Figure 1.

Stimulation of innate immune response by acrolein-modified proteins. SPL cells (A) and PerC cells (B) prepared from native BALB/c mice were treated with control or modified BSAs with lipid peroxidation–related carbonyl compounds, and the production of IgM was examined. Aldehydes used are ACR, acrolein; C4, crotonaldehyde; C5, 2-pentenal; C6, 2-hexenal; C7, 2-heptenal; C8, 2-octenal; C9, 2-nonenal; C10, 2-decenal; MGO, methylglyoxal; MDA, malondialdehyde; GO, glyoxal; GA, glycolaldehyde; DHA, dehydroascorbic acid; ONE, 4-oxo-2-nonenal; HNE, 4-hydroxy-2-nonenal. Differences were analyzed by Dunnett's test; ∗∗∗p < 0.001; versus BSA. C, chemical structure of acrolein. D, production of IgM by acrBSA in the PerC cells. The cells were treated with control BSA or acrBSA for the times indicated, and the culture supernatants were tested for the production of IgM. acrBSA was prepared by incubating BSA (1.0 mg/ml) with acrolein (0–10 mM) in PBS for 24 h at 37 °C under atmospheric oxygen.

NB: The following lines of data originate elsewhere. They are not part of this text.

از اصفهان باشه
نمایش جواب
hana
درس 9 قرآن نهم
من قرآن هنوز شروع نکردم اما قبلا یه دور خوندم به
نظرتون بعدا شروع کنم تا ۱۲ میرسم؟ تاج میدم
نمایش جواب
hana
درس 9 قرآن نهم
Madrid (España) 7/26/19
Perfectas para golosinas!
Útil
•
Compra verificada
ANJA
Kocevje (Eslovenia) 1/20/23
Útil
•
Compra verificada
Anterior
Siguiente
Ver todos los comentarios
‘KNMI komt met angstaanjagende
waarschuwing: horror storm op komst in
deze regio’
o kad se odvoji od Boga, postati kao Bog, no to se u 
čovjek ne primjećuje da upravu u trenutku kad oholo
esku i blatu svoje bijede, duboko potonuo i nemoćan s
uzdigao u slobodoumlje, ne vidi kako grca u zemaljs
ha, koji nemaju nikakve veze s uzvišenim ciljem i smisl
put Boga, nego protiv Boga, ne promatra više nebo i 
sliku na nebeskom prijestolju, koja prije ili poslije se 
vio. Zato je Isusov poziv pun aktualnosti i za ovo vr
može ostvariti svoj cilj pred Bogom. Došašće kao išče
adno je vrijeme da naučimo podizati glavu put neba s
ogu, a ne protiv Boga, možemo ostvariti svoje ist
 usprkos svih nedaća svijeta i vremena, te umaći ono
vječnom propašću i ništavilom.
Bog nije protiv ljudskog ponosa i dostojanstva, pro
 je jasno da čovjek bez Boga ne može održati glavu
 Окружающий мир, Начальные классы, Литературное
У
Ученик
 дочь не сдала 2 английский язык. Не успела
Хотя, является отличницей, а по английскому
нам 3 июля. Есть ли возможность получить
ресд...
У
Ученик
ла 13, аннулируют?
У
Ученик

The cells were treated with 100 μg/ml protein samples (control or modified BSAs) for 72 h (A and B) or 24 to 72 h (D). Differences were analyzed by Dunnett's test; ∗p < 0.05; ∗∗p < 0.01; ∗∗∗p < 0.001; ∗∗∗∗p < 0.0001; versus BSA (A and B); versus N/C within each time condition (D). acrBSA, acrolein-modified BSA; BSA, bovine serum albumin; IgM, immunoglobulin M; PerC, peritoneal cavity; N.S., no significance; SPL, spleen.